How to solve this indefinite integral with $\arctan$? $$\int \frac{(x^2-1)\;\text{d}x}{(x^4+3x^2+1) \tan^{-1}{\left(\frac{x^2+1}{x}\right)}}$$
We should divide numerator and denominator by $ x^2 $ and put $z=x+\frac{1}{x}$ but I'm still not getting the answer. Please help!
 A: I will give you a hint: You should substitute $ u = \tan^{-1}\left(x + \frac{1}{x}\right) $ and then find $ \text{d}u $ and you will come up with an easy to compute expression.  

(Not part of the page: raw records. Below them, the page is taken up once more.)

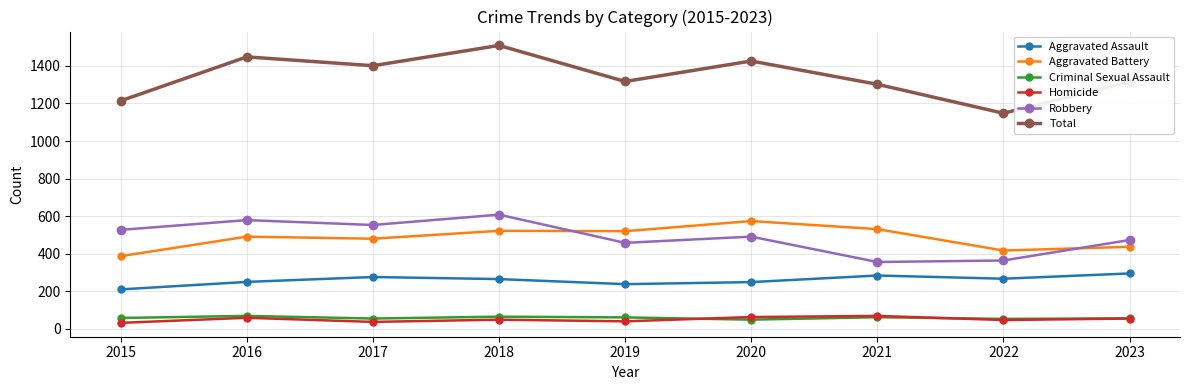

True or false: Total and Robbery cross at least once.

False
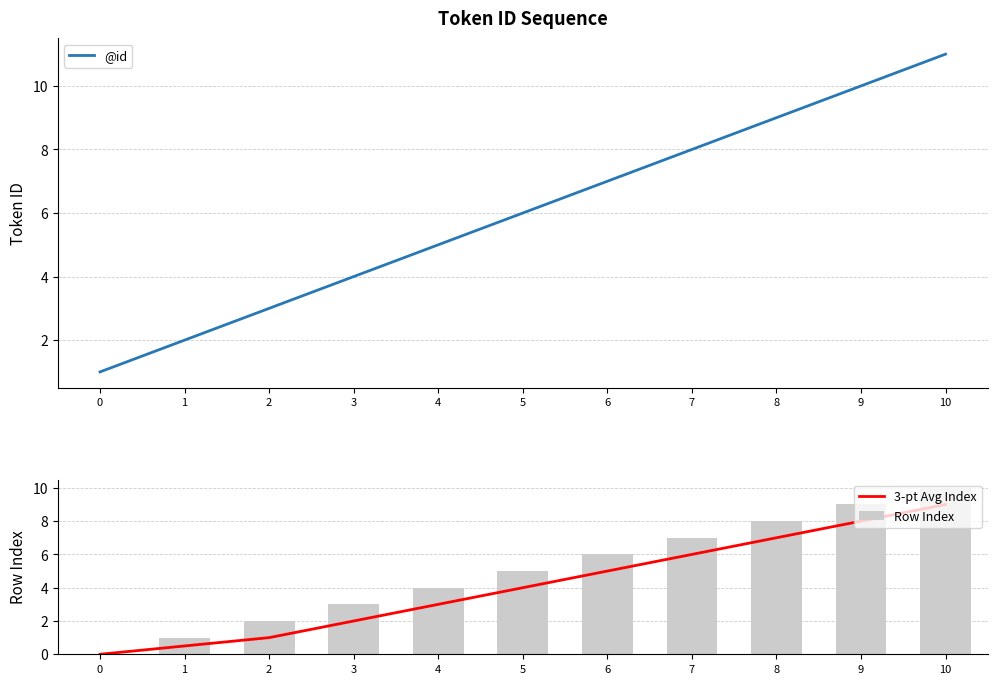

At which label does 3-pt Avg Index reach its peak?

10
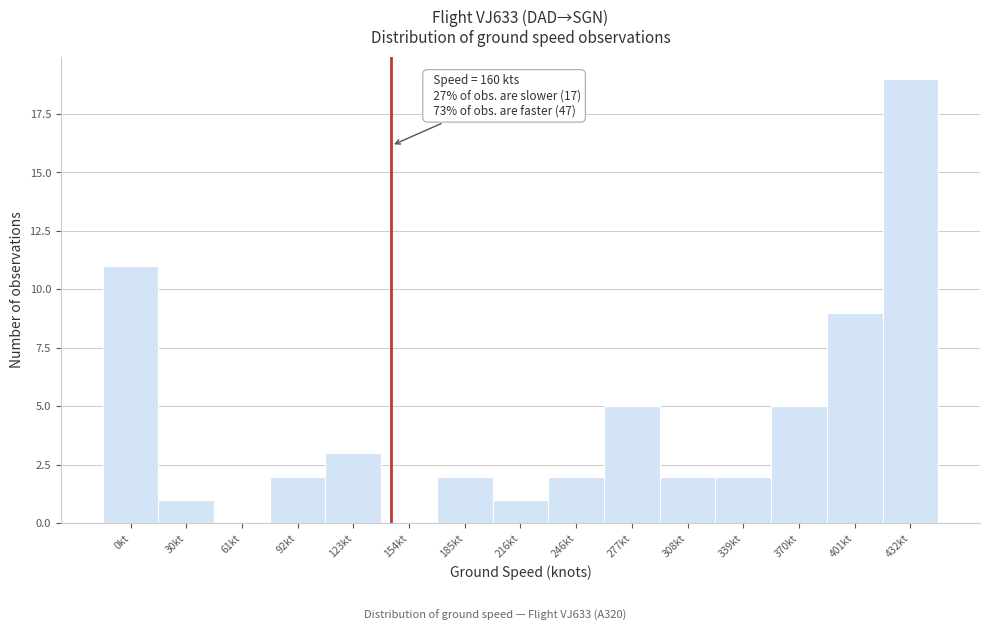

Reading left to right, list all the values displayed in this chart.

0kt=11	30kt=1	61kt=0	92kt=2	123kt=3	154kt=0	185kt=2	216kt=1	246kt=2	277kt=5	308kt=2	339kt=2	370kt=5	401kt=9	432kt=19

Solution should be like $\log(u) + \text{const}.$, and then you can change back to $x$.
A: Consider the integral:
\begin{align}
I(a) = \int \frac{(x^2 - 1) \, dx}{(x^4 + a x^2+ 1) \, \tan^{-1}\left(\frac{x^2+1}{x}\right) }.
\end{align}
The integral can be seen in the form
\begin{align}
I(a) = \int \frac{\left(\frac{x^2-1}{x^2}\right) \, dx}{\left( a -1 + \left( x + \frac{1}{x} \right)^2 \right) \, \tan^{-1}\left(x + \frac{1}{x} \right)}.
\end{align}
Make the substitution $u = x + \frac{1}{x}$ to obtain
\begin{align}
I(a) &= \int \frac{du}{(a-1 + u^2) \, \tan^{-1}(u)}.
\end{align}
Making the substitution $t = \tan^{-1}(u)$ leads to
\begin{align}
I(a) = \int \frac{\sec^{2}(t) \, dt}{(a-1 + \tan^{2}(t)) \, t} = \int \frac{dt}{t \, (1 + (a-2) \cos^{2}(t))}. 
\end{align}
This result shows that if $a \neq 2$ then the integral has no closed form result. If $a=2$ then
\begin{align}
I(2) &= \ln(t) = \ln(\tan^{-1}(u)) = \ln\left(\tan^{-1}\left(x + \frac{1}{x}\right)\right).
\end{align}